Required action:
Print the passage from the finance summary word for word, starting at "1. What types" and running up to and including "secured short-term financing?".

═══ Excerpt to read

Summary of Learning Outcomes

Introduction to BusinessSummary of Learning Outcomes

16.1 The Role of Finance and the Financial Manager

  1. How do finance and the financial manager affect the firm’s overall strategy?

Finance involves managing the firm’s money. The financial manager must decide how much money is needed and when, how best to use the available funds, and how to get the required financing. The financial manager’s responsibilities include financial planning, investing (spending money), and financing (raising money). Maximizing the value of the firm is the main goal of the financial manager, whose decisions often have long-term effects.

16.2 How Organizations Use Funds

  1. What types of short-term and long-term expenditures does a firm make?

A firm incurs short-term expenses—supplies, inventory, and wages—to support current production, marketing, and sales activities. The financial manager manages the firm’s investment in current assets so that the company has enough cash to pay its bills and support accounts receivable and inventory. Long-term expenditures (capital expenditures) are made for fixed assets such as land, buildings, equipment and information systems. Because of the large outlays required for capital expenditures, financial managers carefully analyze proposed projects to determine which offer the best returns.

16.3 Obtaining Short-Term Financing

  1. What are the main sources and costs of unsecured and secured short-term financing?

══════
═══ Excerpted data

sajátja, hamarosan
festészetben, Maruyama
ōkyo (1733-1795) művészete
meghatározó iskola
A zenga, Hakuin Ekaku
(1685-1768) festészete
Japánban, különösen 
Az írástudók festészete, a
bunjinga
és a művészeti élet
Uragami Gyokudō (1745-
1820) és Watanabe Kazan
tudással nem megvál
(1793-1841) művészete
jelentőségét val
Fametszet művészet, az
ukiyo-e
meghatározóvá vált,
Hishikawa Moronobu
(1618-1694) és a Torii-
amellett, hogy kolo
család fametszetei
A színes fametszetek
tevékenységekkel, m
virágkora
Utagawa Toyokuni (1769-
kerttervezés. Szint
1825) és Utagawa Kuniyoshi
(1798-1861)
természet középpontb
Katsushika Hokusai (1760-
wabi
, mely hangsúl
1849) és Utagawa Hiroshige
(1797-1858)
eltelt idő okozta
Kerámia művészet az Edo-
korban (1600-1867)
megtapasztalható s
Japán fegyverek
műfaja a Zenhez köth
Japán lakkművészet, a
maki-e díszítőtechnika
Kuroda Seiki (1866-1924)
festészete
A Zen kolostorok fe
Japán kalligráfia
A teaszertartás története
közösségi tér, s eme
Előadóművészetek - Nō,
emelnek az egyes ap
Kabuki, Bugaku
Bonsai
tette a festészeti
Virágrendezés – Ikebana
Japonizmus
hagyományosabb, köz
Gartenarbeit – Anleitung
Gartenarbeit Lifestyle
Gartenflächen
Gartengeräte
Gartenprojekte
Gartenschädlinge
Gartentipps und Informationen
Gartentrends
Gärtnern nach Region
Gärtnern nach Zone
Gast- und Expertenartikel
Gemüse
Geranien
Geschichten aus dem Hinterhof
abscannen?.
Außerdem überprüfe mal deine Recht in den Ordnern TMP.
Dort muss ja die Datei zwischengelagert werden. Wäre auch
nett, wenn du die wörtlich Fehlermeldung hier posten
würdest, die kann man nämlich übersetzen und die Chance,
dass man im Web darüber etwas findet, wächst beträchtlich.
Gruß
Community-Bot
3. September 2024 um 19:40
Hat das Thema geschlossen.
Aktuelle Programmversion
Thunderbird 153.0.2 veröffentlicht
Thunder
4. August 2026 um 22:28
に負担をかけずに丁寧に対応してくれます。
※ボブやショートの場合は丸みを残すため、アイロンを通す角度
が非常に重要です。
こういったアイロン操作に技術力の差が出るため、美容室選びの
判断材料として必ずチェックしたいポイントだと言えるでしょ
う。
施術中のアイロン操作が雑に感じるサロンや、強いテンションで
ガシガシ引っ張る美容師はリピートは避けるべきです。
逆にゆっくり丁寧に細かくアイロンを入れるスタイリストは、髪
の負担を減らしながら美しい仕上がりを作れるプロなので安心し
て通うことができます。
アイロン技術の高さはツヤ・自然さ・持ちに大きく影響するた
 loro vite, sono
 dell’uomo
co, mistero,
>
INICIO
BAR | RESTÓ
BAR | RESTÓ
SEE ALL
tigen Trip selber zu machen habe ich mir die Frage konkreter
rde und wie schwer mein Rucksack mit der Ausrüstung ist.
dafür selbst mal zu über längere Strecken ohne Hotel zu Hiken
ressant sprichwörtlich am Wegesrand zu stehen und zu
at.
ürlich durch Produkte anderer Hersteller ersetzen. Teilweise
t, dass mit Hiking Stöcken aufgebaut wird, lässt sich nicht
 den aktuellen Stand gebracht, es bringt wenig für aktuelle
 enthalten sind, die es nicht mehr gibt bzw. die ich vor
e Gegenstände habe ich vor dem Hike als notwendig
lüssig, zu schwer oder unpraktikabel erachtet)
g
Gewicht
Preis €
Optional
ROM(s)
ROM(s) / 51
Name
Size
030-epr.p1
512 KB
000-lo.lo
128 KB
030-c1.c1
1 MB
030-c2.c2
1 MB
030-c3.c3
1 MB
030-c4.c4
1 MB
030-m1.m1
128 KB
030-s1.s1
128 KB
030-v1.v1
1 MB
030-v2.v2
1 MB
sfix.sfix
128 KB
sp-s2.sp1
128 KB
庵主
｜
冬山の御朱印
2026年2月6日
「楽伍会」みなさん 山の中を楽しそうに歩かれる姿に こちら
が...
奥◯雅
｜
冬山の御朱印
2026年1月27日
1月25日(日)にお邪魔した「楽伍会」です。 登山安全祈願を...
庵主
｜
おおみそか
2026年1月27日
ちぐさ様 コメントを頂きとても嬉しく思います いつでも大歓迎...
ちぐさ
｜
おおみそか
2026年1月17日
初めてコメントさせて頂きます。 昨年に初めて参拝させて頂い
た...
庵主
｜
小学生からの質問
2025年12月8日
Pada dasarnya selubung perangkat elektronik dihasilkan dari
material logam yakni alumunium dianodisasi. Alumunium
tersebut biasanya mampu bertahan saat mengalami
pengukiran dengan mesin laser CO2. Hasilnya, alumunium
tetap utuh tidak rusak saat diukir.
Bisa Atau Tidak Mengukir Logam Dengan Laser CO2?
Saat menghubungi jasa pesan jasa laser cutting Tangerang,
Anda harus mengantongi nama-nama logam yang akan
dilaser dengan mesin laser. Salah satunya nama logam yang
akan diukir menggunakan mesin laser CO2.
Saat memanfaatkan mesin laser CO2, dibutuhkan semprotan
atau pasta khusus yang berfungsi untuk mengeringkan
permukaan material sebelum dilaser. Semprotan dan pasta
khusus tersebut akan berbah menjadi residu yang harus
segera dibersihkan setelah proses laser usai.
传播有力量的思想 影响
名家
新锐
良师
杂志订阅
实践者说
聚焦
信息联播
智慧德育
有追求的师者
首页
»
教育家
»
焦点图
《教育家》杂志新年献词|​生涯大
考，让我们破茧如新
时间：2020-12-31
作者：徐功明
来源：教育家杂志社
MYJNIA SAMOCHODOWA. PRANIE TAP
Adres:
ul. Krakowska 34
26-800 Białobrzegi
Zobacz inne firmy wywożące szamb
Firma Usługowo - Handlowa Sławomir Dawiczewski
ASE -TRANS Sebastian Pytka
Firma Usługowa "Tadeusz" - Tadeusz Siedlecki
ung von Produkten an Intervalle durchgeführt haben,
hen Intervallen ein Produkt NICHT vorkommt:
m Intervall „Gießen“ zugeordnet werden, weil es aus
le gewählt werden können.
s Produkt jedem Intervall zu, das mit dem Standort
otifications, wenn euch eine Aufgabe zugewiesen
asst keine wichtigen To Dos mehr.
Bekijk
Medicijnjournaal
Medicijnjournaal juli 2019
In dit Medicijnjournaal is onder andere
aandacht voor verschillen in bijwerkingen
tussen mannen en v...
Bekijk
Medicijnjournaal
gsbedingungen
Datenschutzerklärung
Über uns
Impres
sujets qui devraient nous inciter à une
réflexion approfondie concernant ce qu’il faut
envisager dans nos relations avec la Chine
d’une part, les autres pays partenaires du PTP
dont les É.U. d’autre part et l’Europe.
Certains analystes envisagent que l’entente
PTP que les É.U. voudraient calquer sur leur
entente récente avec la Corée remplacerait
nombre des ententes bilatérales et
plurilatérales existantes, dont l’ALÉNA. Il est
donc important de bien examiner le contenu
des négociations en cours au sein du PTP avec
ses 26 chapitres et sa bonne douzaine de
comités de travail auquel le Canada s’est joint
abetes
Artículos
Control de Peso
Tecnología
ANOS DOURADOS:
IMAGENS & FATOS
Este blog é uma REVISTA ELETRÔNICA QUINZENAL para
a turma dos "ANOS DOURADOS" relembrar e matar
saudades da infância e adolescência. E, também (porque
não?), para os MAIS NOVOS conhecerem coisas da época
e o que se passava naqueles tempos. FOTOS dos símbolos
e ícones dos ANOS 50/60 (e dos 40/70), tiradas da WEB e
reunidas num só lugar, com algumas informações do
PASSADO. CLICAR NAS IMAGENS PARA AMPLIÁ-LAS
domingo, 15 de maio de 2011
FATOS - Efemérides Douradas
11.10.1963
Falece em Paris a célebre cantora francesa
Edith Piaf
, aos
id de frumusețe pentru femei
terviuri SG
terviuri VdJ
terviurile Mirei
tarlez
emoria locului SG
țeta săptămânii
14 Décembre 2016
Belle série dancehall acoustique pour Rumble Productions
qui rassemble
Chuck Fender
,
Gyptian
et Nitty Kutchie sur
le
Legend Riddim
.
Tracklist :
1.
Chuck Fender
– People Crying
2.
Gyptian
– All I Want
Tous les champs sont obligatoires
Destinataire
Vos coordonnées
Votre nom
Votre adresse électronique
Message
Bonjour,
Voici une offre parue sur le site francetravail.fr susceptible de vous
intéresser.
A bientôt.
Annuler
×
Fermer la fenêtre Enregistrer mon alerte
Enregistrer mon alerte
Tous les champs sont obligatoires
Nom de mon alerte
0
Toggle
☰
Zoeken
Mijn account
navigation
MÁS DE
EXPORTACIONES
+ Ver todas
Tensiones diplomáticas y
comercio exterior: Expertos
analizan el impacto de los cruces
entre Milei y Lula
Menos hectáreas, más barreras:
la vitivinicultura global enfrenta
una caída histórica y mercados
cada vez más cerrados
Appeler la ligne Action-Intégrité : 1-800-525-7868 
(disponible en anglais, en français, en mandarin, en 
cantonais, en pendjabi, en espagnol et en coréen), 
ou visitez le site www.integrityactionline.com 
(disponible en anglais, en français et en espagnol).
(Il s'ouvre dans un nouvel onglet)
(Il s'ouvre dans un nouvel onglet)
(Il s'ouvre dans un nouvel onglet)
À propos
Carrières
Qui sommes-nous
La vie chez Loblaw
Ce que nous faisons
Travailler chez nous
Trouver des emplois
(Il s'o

══════

Solution to the exercise:
1. What types of short-term and long-term expenditures does a firm make?

A firm incurs short-term expenses—supplies, inventory, and wages—to support current production, marketing, and sales activities. The financial manager manages the firm’s investment in current assets so that the company has enough cash to pay its bills and support accounts receivable and inventory. Long-term expenditures (capital expenditures) are made for fixed assets such as land, buildings, equipment and information systems. Because of the large outlays required for capital expenditures, financial managers carefully analyze proposed projects to determine which offer the best returns.

16.3 Obtaining Short-Term Financing

  1. What are the main sources and costs of unsecured and secured short-term financing?